Boost logo

Boost :

From: Carlo Wood (carlo_at_[hidden])
Date: 2004-08-21 15:52:30


On Sat, Aug 21, 2004 at 11:36:31AM +0100, John Maddock wrote:
> > I propose the following design. The aim of boost::filesystem should be to
> > support the following coding idiom:
> >
> > * The programmer should take care to only handle two types of paths
> > in his application:
> >
> > 1) Complete paths
> > 2) Relative paths
>
> That is true now.

No, the current implementation/design doesn't restrict anything at all
in this regard. You can just use fs::path to store paths - and that is
it. A path is not aware of a distinct difference between complete
paths and relative paths (except that they are complete or relative
of course) - definitely not in the same way as a design would that
uses two different classes for the two.

The most problematic difference is that it is possible to even store
a third possibility (one that is neither complete nor relative).
This is what caused me to see that there is a design error in the first
place and caused me to think about improvements.

> > * The programmer will have to specifically tell the libary when a
> constructed
> > path is 'native' and when not. A native path is accepted according to
> native
> > rules and never gives any problem (exceptions) further on.
> > A non-native path is checked according to the existing rules, which
> basically
> > means that the programmer can set a default check routine that will in
> effect
> > determine how portable the application will be.
>
> That is also true now, isn't it?

No, because the 'native' that you can specify with the current design
is only a check on the characters used in the directory components, and
only related to the representation of a path - not *marking* the path
as different.
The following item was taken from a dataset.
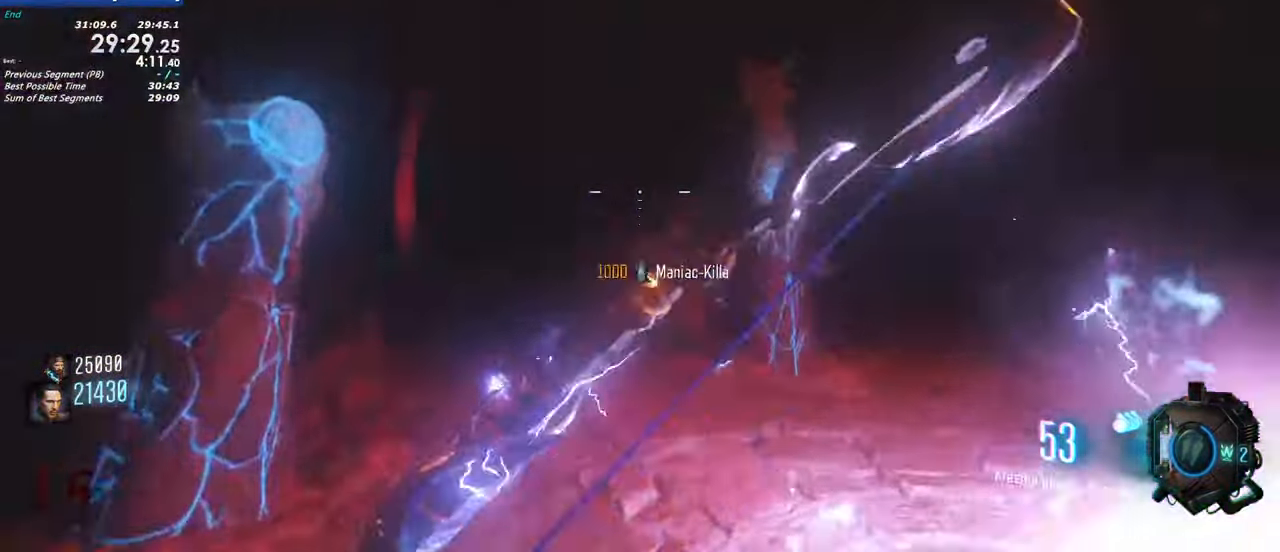
Gameplay with keyboard and mouse; each line is a JSON object with the keys held at the frame after it. "events" lists presses ("down") and releases ("up") of "1", "2", "3", "4", "5", "a", "alt", "c", "caps_lock", "ctrl", "d", "e", "f", "g", "q", "r", "s", "shift", "t", "tab", "v", "w", "x" and "z" between this image and that frame as [ms after this image, input, new state], when the widget could be followed in between. No other keys are recorded. Mouse buttons are not recorded. Not read: mouse_move.
{"keys": ["a"], "events": [[133, "shift", "down"], [450, "a", "down"], [500, "shift", "up"], [500, "w", "up"]]}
The 'native' I am talking about is enforced for complete
paths and reflexs also the root part of a directory ("C:\", "c:/cywgin/",
"/" etc). The essential difference is that a path that is once marked
as 'native' must stay native. It can never be converted to a portable
path anymore. Only relative paths that are portable from the start
can stay portable after certain operations (like appending a directory, or
cutting off a directory at the end).

> > I propose two design changes:
> >
> > 1) 'native' is now not only a representation, but an *internal state* of
> fs::path.
> > (this has no effect on the representation as returned by
> fs::path::string()).
> > 2) All 'complete' paths are automatically marked as 'native'.
>
> If I understand you correctly, you are suggesting that error checking is
> turned off for native paths, I would support that, but other than that I
> don't see how it differs.

Heh - the current design does NOT have an internal state that marks
a path as native or not. Hence, it cannot do sensible error checks
that need that knowledge. Isn't that difference enough?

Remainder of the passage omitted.